Beberapa daerah yang sudah menyala antara lain Kota Mataram, Kabupaten Lombok Barat, Kabupaten Lombok Utara, sebagian Kabupaten Lombok Timur dan sebagian Kabupaten Lombok Tengah.

Untuk sistem Sumbawa, pasokan listrik berangsur pulih untuk beberapa daerah di Taliwang Kota, Utan, Gontar, dan lainnya.

Dengan kondisi sistem yang sudah normal kembali, ‎trafo yang mengalami kerusakan paca gempa susulan, sudah dapat beroperasi kembali.

"Saat proses penormalan sistem trafo sudah dapat beroperasi kembali, pasca gempa tersebut," tandasnya.

2 dari 3 halaman

Kementerian PUPR Siapkan Rumah Tahan Gempa di Lombok

Gempa Lombok
Perbesar
Fakhrurrozi kemungkinan terbentur saat berupaya selamatkan diri. (Liputan6.com/Fitri Haryanti Harsono)

Gempa Lombok belum berhenti mengguncang bumi Lombok, Nusa Tenggara Barat (NTB) hingga awal pekan ini.

Badan Meteorologi, Klimatologi, dan Geofisika (BMKG) mencatat, hingga Senin (20/8/2018) pukul 11.00 Wita, telah terjadi 101 gempa susulan pasca-gempa 7,0 SR yang menerpa Lombok pada Minggu, 19 Agustus 2018.

Menindaklanjuti hal ini, Kementerian Pekerjaan Umum dan Perumahan Rakyat (PUPR) telah mempersiapkan infrastruktur tahan gempa yang diperuntukkan bagi berbagai unit bangunan, mulai dari perumahan, sekolah, rumah sakit, hingga rumah ibadah. 

"Rumah sakit, sekolah, dan fasilitas umum pasti konstruksinya dibuat tahan gempa. Dalam hal ini ada ratusan sekolah, puskesmas, puluhan masjid besar," ujar Dirjen Cipta Karya Kementerian PUPR Danis H Sumadilaga di Jakarta, Senin pekan ini.

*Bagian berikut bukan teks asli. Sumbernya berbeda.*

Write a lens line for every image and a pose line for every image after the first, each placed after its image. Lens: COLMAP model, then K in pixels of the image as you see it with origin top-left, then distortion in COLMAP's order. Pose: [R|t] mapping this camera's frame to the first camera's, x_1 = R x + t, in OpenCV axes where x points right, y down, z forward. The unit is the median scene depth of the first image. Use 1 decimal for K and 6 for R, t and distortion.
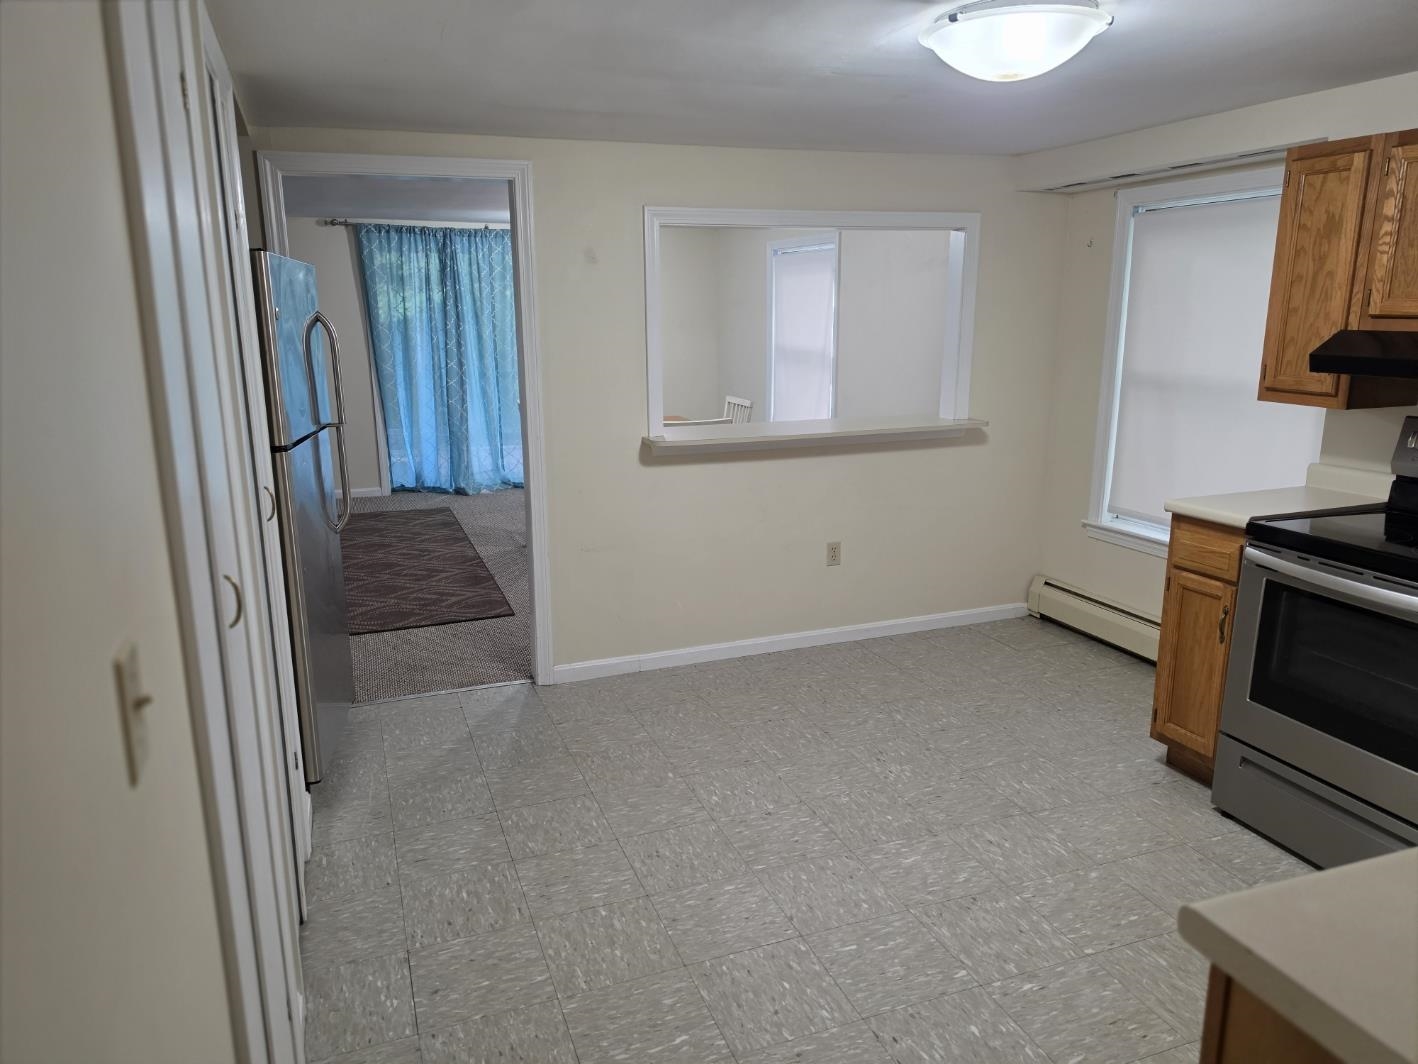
lens RADIAL K [[977.1, 0, 711.8], [0, 977.1, 534.3], [0, 0, 1]] dist [0.063636, -0.063307]
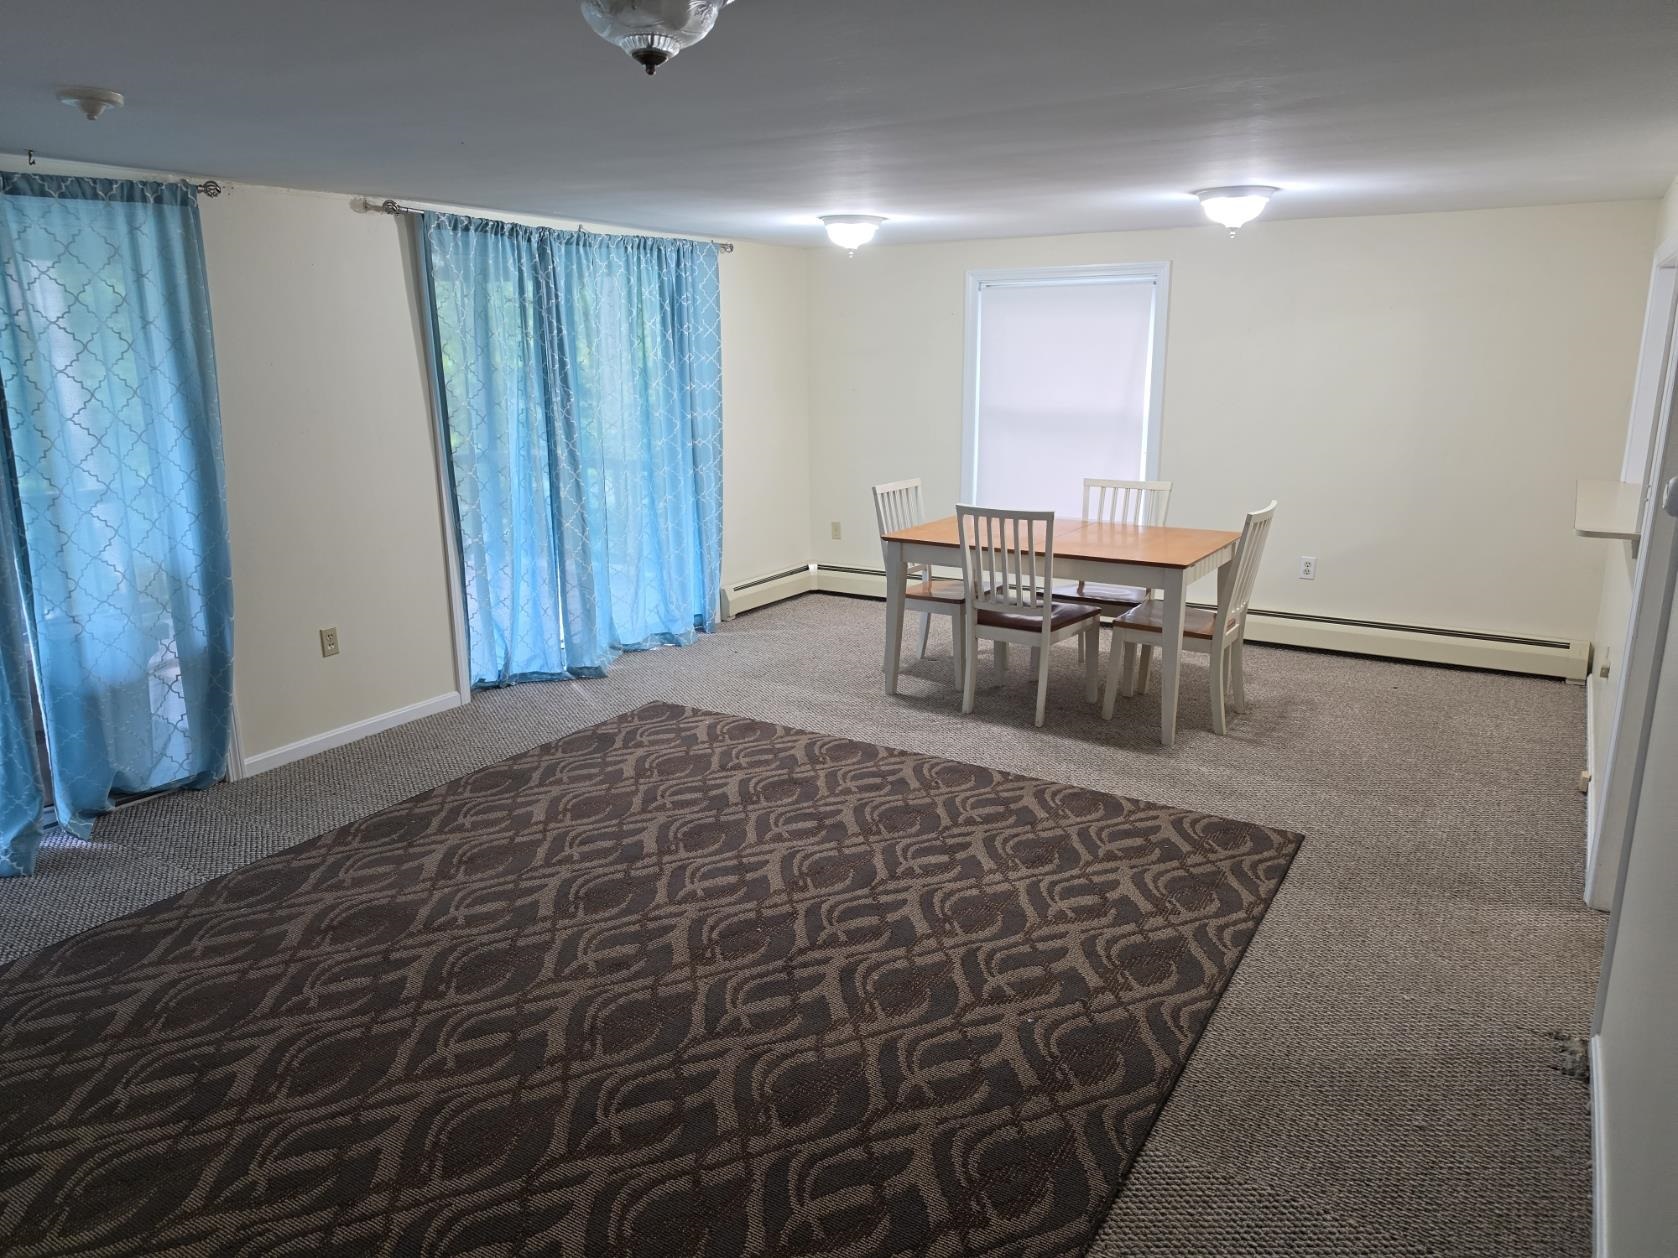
lens RADIAL K [[1156.3, 0, 811.2], [0, 1156.3, 642.1], [0, 0, 1]] dist [0.063636, -0.063307]
pose [[0.802747, -0.155840, 0.575596, -0.584035], [0.145762, 0.987247, 0.064008, -0.093017], [-0.578230, 0.032518, 0.815225, 0.364649]]
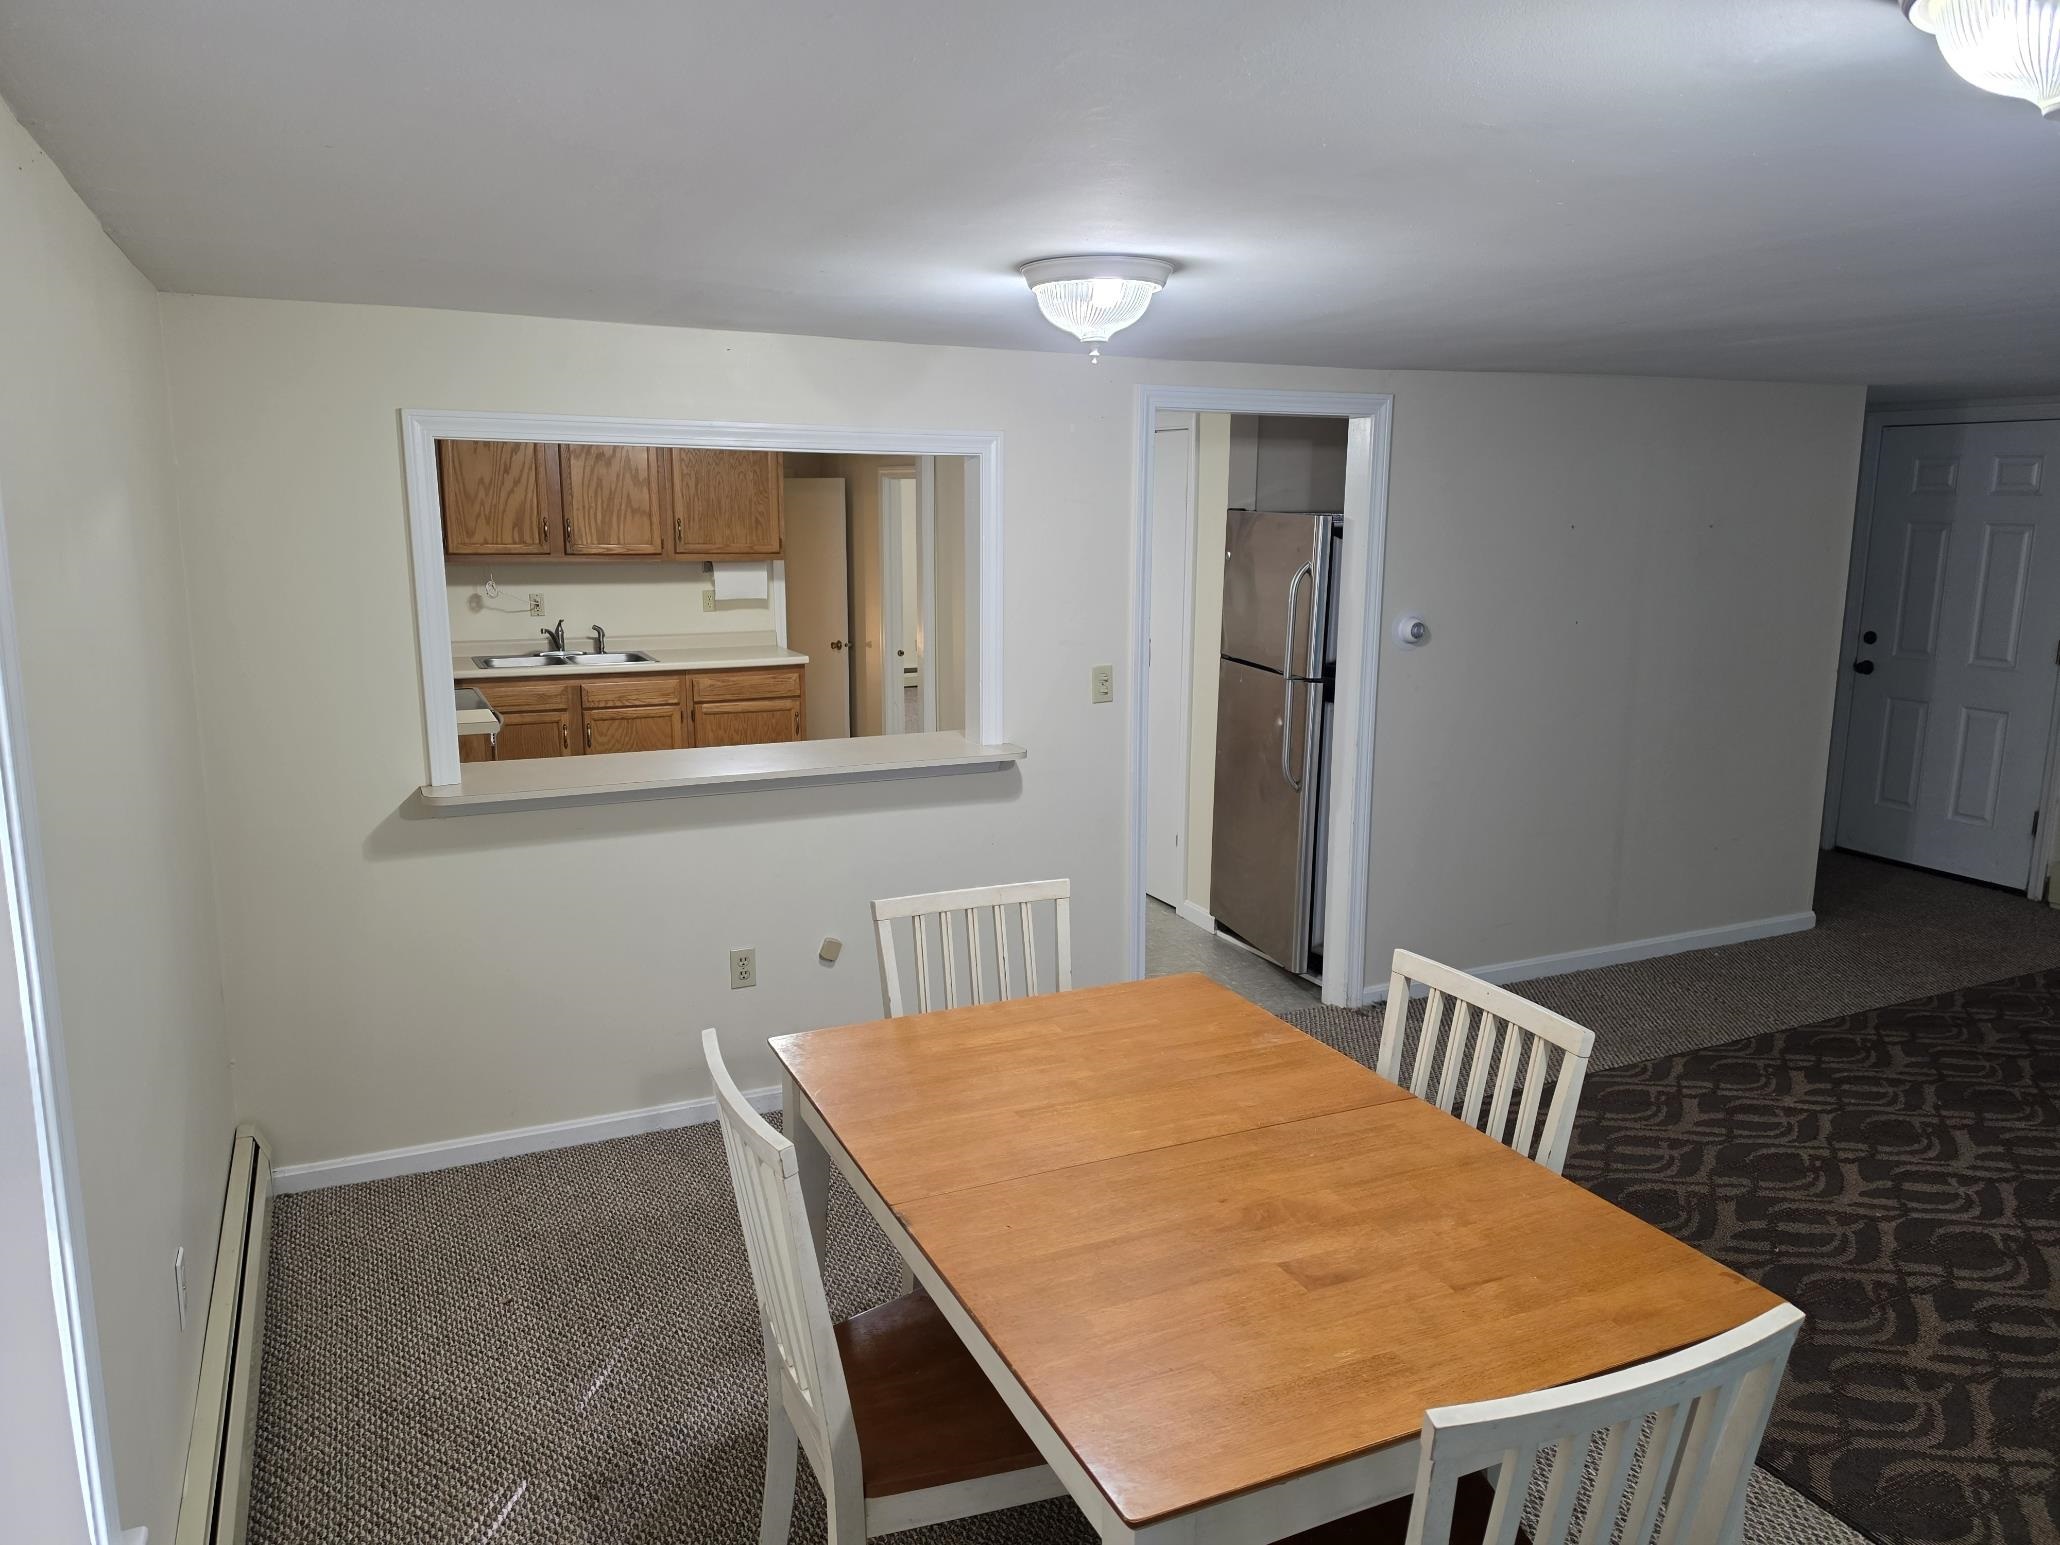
lens RADIAL K [[1419.5, 0, 1015.2], [0, 1419.5, 771.6], [0, 0, 1]] dist [0.063636, -0.063307]
pose [[-0.997549, 0.011345, -0.069052, -0.007001], [-0.017647, 0.914097, 0.405111, -0.273099], [0.067716, 0.405336, -0.911656, 1.065040]]
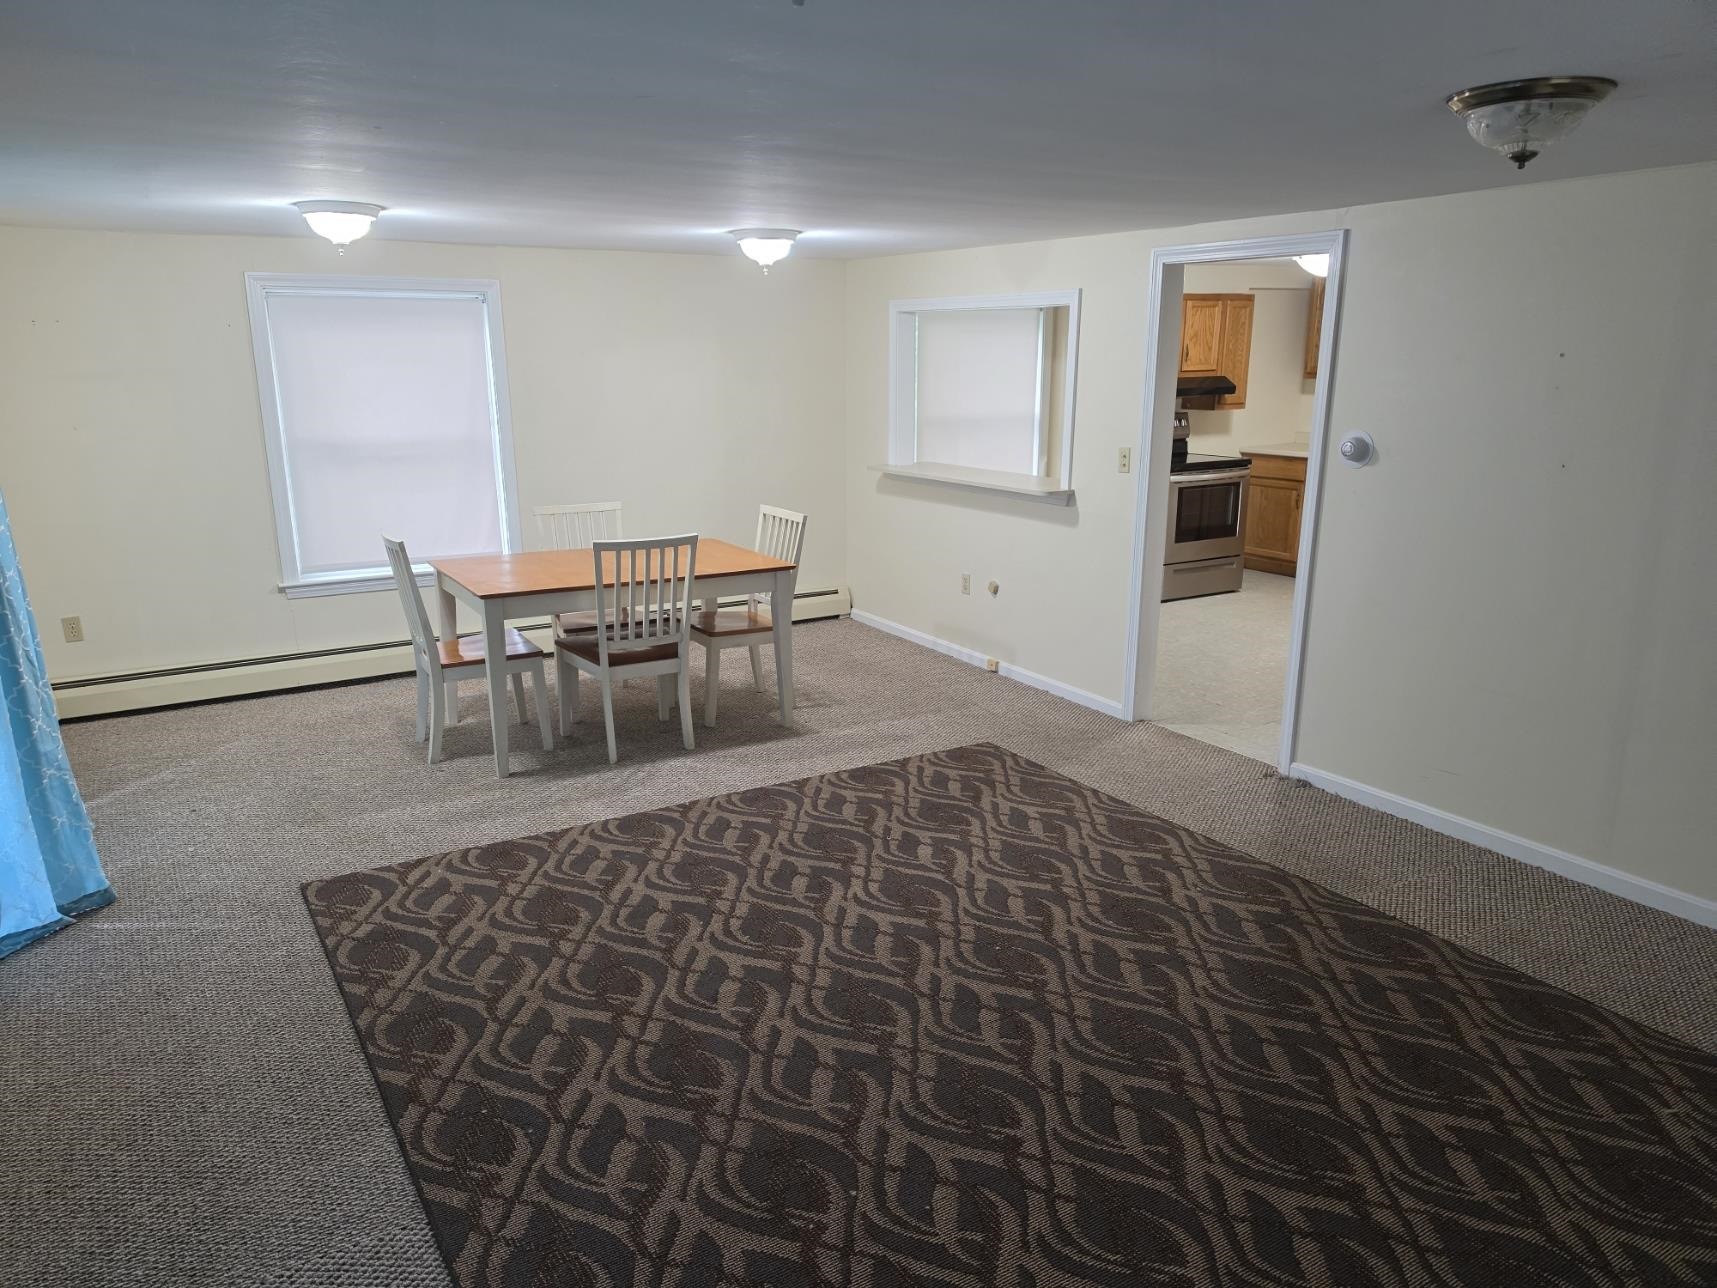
lens RADIAL K [[1183.2, 0, 846.5], [0, 1183.2, 670.2], [0, 0, 1]] dist [0.063636, -0.063307]
pose [[-0.180070, -0.254267, 0.950223, -0.753731], [0.230760, 0.928135, 0.292086, -0.202263], [-0.956203, 0.271870, -0.108455, 0.798365]]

"Ini butuh proses, saya perkirakan bisa selesai dua tahun. Kalau yang rumah masyarakat mudah-mudahan segera dalam waktu satu tahun," kata dia.

Untuk rumah masyarakat, Kementerian PUPR telah mempersiapkan Rumah Instan Sederhana Sehat (Risha) sebagai tempat hunian tahan gempa, yang secara konstruksi lebih menghemat biaya dan waktu.

Menurut data terakhir yang dimilikinya, Danis menyebutkan, ada sekitar 36 ribu unit rumah di Lombok yang terbilang rusak berat akibat gempa Lombok.

Namun begitu, terdapat dua unit rumah contoh teknologi Risha di Lombok Utara yang hingga kini kondisinya masih utuh, yakni Balai Dusun Akar-Akar Utara dan Sekolah Adat Bayan.

Adapun bila teknologi ini diterapkan untuk membangun satu unit rumah sederhana tahan gempa tipe 36, dia menghitung, itu akan menghabiskan dana sekitar 50 juta.

"Dibutuhkan biaya sekitar Rp 1,5 juta per meter persegi untuk membangun satu Risha. Jadi kalau tipe 36 kalikan saja, bisa sekitar Rp 50 juta," tutur dia.